There are synth-pop touches on Kim Wilde, but it’s essentially a fabulous power-pop record which wouldn’t have been too alien in her dad Marty Wilde’s rock’n’roll heyday: Kim’s avatar of being young, unstoppable and the coolest in her gang will always work – very much the Billie Eilish of her day, Kim.

Second album Select mostly kept up the good work, though attempts to be taken more seriously as an artiste did result in the occasional lapse into now-dated sub-Japan synthguff pretension. At least Wilde was aiming high, and the airy meanderings of Just A Feeling were forgivable when surrounded by more whizzbang struts like Action City and Chaos At The Airport.

By 1983’s Catch As Catch Can, Wilde was entertainingly all over the shop. Rockabilly retro lead single Love Blonde is a fabulously odd film noir moment out of step with anything going on around it.

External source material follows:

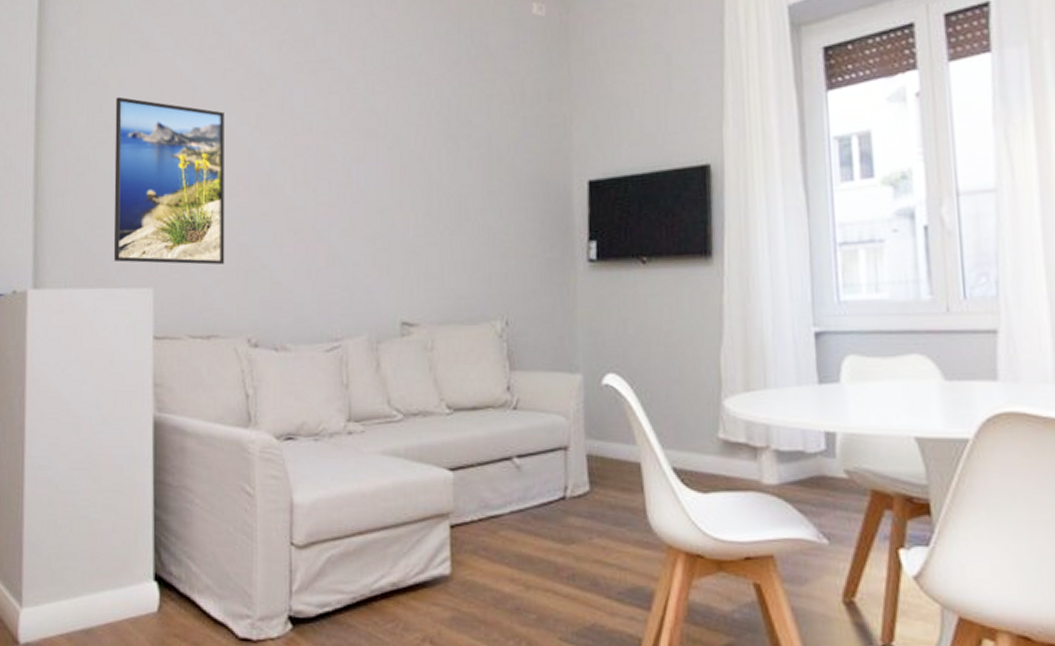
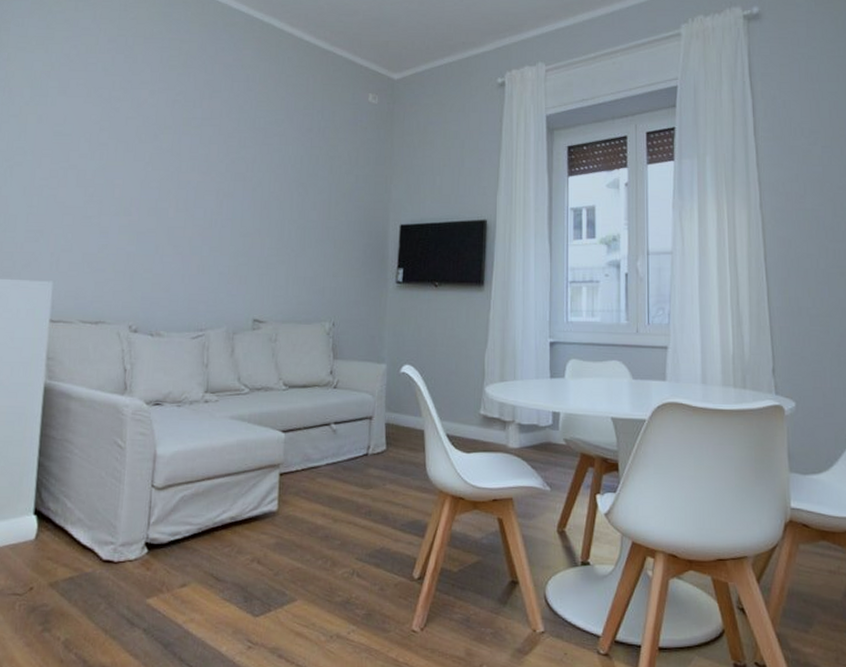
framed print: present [113,96,225,265] -> none [21,129,124,266]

As diverse as the rest of the album was, you could say much the same sense of otherness lurks in most of its 10 songs. House Of Salome continued Wilde’s power-pop excellence, but its storytelling lyrics were a world away from Kids In America. The squelchy proto hip-hop of Back Street Joe holds up remarkably well for what could have been an iffy rap cash-in. Just for good measure, on Dream Sequence Wilde went goth because, well, why shouldn’t she?

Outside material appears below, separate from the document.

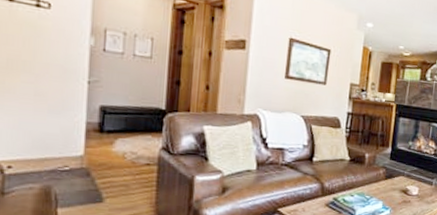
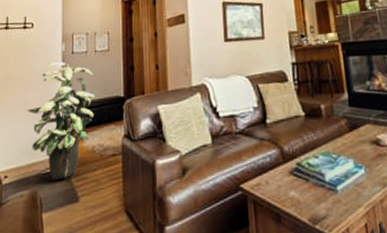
indoor plant: none [39,55,130,179] -> present [26,62,95,181]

The reissues are expanded with an unusual touch: because Wilde didn’t do 12″ mixes at the time, Cherry Red have created brand new Extended Versions to sound like 80s mixes. Quirky rather than essential, at least the discs also contain all the B-sides and a DVD of videos and TV appearances, too. Throw in coloured vinyl releases for each album and you’ll be reminded there was much more to Kim Wilde than being a singles machine. Wilde was – and still is – damned good at that as well, of course.

Erasure

Erasure – Chorus
8/10

Erasure’s third consecutive chart-topping album arrived in 1991, a year after they played to 65,000 fans at Milton Keynes Bowl – the biggest concert they’d ever headline. Chorus is redolent of a duo confident they could do no wrong, their formula by now honed to perfection. If that sounds like the album is as formulaic as its title, don’t be fooled. In the sleevenotes accompanying the new expanded reissue, Vince Clarke explains the distinctive minimal sound is because there are no chords on the record: every song is monophonic. You try writing to order like that and see if you can come up with a stone-cold banger like Love To Hate You or the title track.

The ballads were just as effective. Alongside the perennial Am I Right?, the melancholic Siren Song and club comedown ode Home remain established live favourites. Only the mid-paced Turns The Love To Anger sounds like Andy Bell and Vince Clarke were writing to order, limping along next to the rattling Perfect Stranger and Waiting For The Day.

Nominated for the first ever Mercury Prize (beaten by Primal Scream’s Screamadelica), Chorus is the last time Erasure’s creativity and the public were in perfect sync. It deserves better than the muddled reissue it receives here. As with last year’s Wild! reissue package, the second extra disc simply doesn’t come close to rounding up the original album’s extras. You can perhaps forgive the absence of Moby and The Grid’s remixes for copyright reasons, but where are three of the singles’ six B-sides? Erasure have done so many boxsets and rarities releases, common sense has deserted the compilers here: focus on those additional songs, rather than footling around with an alternative version of Siren Song that changes the lyrics.

At least the sleevenote interviews are extensive, and a third disc of live versions of all 10 Chorus tracks, recorded in 1992 at Manchester Apollo are as celebratory as the studio album itself.